Хотя в такой час глазеть на нее было просто некому.

Он наклонился и заглянул в камеру. Сосия спала, а вокруг нее дремали крысы. Как она вообще может спать? Зная, что утром ее ждет долгая пытка?

Он опустился на колени и вгляделся в полумрак камеры. Она лежала лицом к нему, и ему показалось, что она крепко спит. Он разглядел одно веко, темно-красное в тусклом лунном свете. Ее темные волосы выглядели куда более чистыми и блестящими, чем он помнил, словно она уже начала обретать некую святость. Сосия спала намного спокойнее, чем тогда, когда он наблюдал за ней в тишине своей квартиры. Она обхватила себя обеими руками и поджала колени к груди. Со стороны казалось, будто она спит в чьих-то объятиях.
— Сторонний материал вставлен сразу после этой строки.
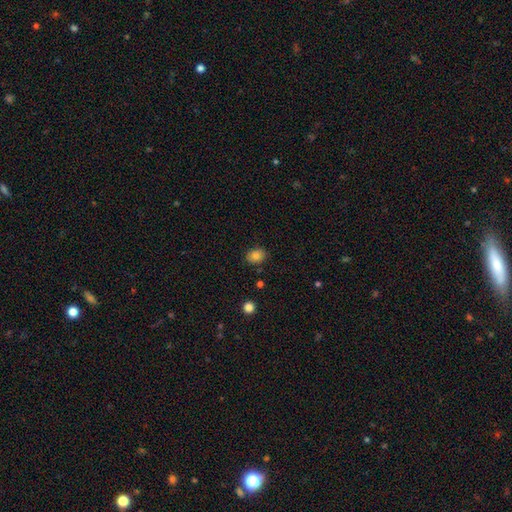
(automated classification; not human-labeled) Smooth or featured? Predicted: smooth (p=0.82). How rounded? Predicted: in between (p=0.53). Merging? Predicted: none (p=0.85).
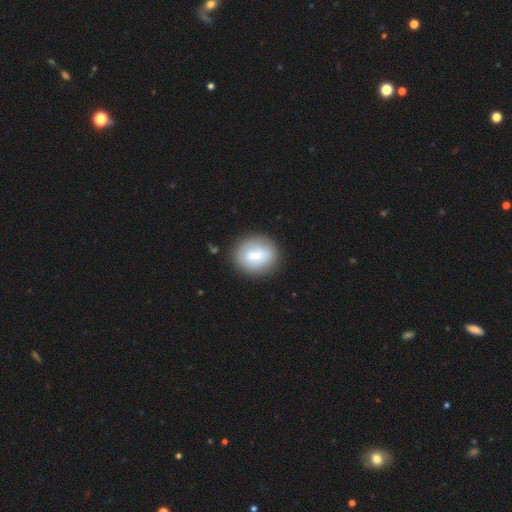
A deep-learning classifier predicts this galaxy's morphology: Smooth or featured?
  - smooth: 66% *
  - featured or disk: 26%
  - star or artifact: 8%
How rounded?
  - round: 71% *
  - in between: 28%
  - cigar-shaped: 1%
Merging?
  - none: 80% *
  - minor disturbance: 13%
  - major disturbance: 5%
  - merger: 3%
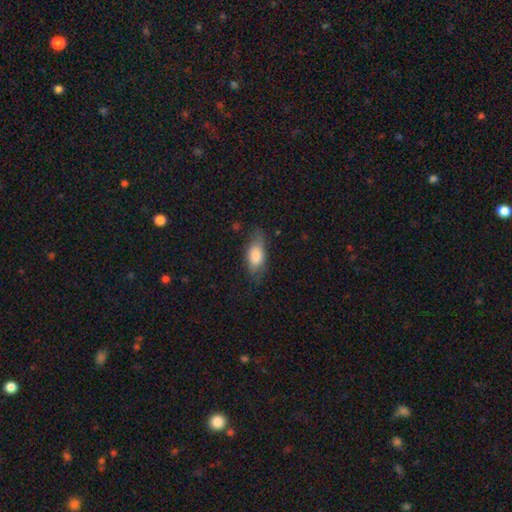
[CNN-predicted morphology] type=smooth (80%); roundness=in between (85%); merging=none (62%).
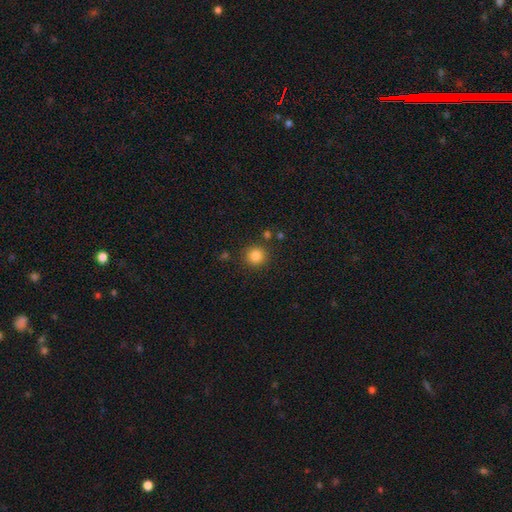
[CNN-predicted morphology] A smooth galaxy with no disk features (85%) that is round (93%).

Vote fractions:
- Smooth or featured? smooth: 85% / star or artifact: 11% / featured or disk: 4%
- How rounded? round: 93% / in between: 6% / cigar-shaped: 1%
- Merging? none: 87% / minor disturbance: 7% / merger: 3% / major disturbance: 3%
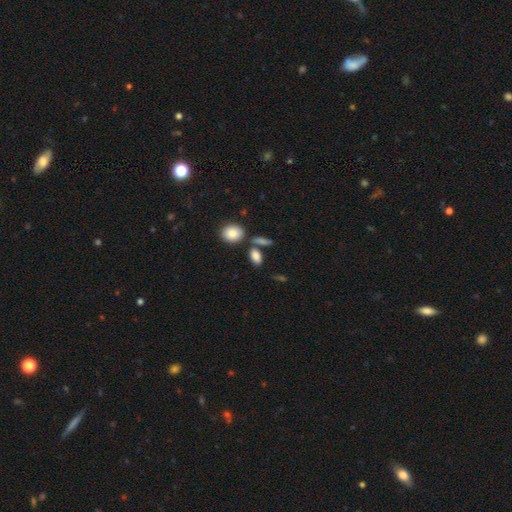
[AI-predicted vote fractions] Overall: smooth (83%). How rounded: in between (82%). Merging: none (67%).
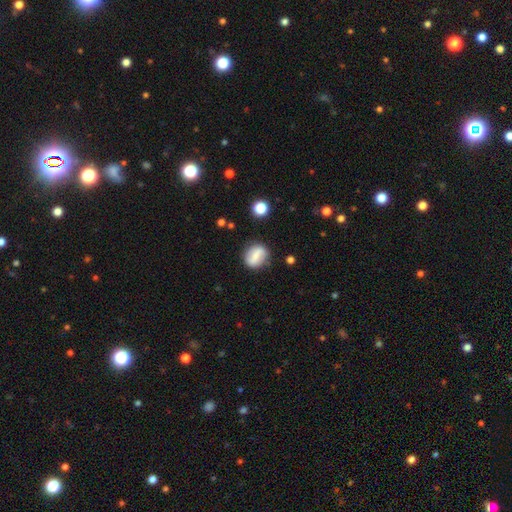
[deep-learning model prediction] Smooth or featured: smooth — 56% (featured or disk — 36%)
How rounded: round — 59% (in between — 39%)
Merging: none — 76% (minor disturbance — 16%)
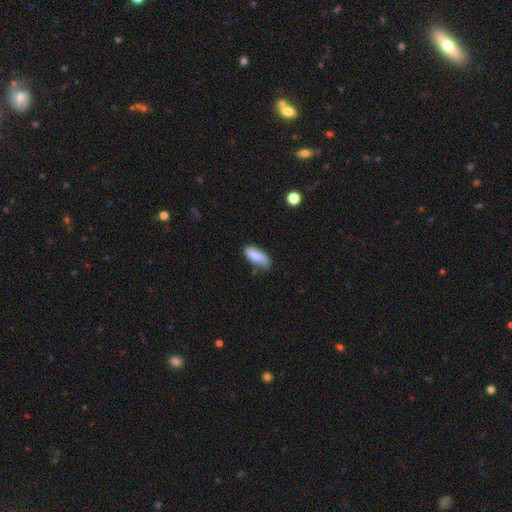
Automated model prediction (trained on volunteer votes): Overall: smooth (83%). How rounded: in between (81%). Merging: none (56%; minor disturbance 32%).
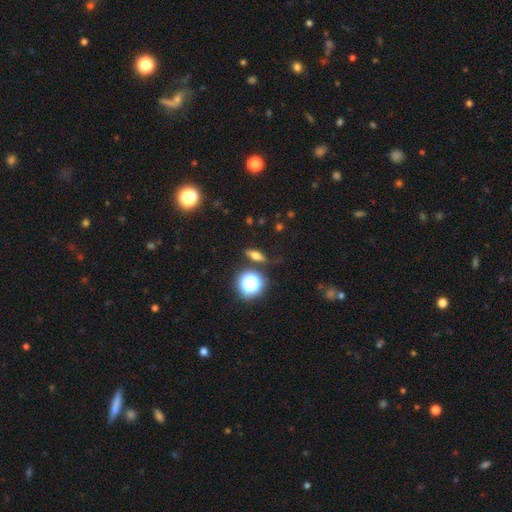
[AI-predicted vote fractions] Smooth or featured?
  - smooth: 55% *
  - featured or disk: 26%
  - star or artifact: 19%
How rounded?
  - in between: 48% *
  - cigar-shaped: 30%
  - round: 22%
Merging?
  - none: 83% *
  - minor disturbance: 10%
  - major disturbance: 3%
  - merger: 3%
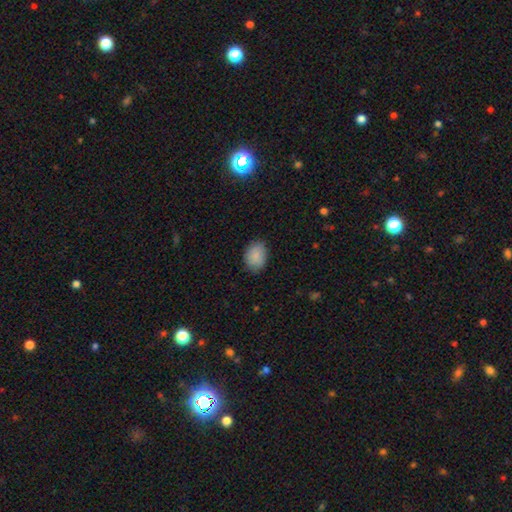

«Я был эгоистом, – подумал Бруно, – я хотел, чтобы она стала чистой и доброй. Но ведь это противно ее природе. Это то же самое, что учить собаку летать или корову – плавать. И они тоже были эгоистами, все остальные ее мужчины. Они хотели, чтобы она стала для них кем-то бóльшим, чем была на самом деле. А чего хотел от нее муж? Он доволен конечным результатом?»

Все-таки он, Бруно, был лишним в ее жизни. Он понятия не имел, что думал Рабино Симеон о своей супруге и ее очевидных преступлениях, знал ли он, что она невиновна в колдовстве, беспокоило ли его это.

По-прежнему стоя на коленях, Бруно достал лук из-под накидки и наложил стрелу на тетиву. Он заколебался на мгновение, не из‑за сомнений в том, что поступает правильно, а выбирая наиболее подходящий угол для стрельбы.

Он негромко прошептал:

– Я люблю тебя. Я уберегу тебя от судьбы, которую ты презирала бы, родная моя. Я избавлю тебя от невыносимой боли.

В тот миг, когда стрела сорвалась с тетивы, Сосия проснулась, вероятно, разбуженная свистом рассекаемого воздуха. Она взглянула Бруно в лицо, и губы ее приоткрылись. Стрела угодила ей прямо в горло, пробив вену, и блестящий кончик показался с обратной стороны шеи.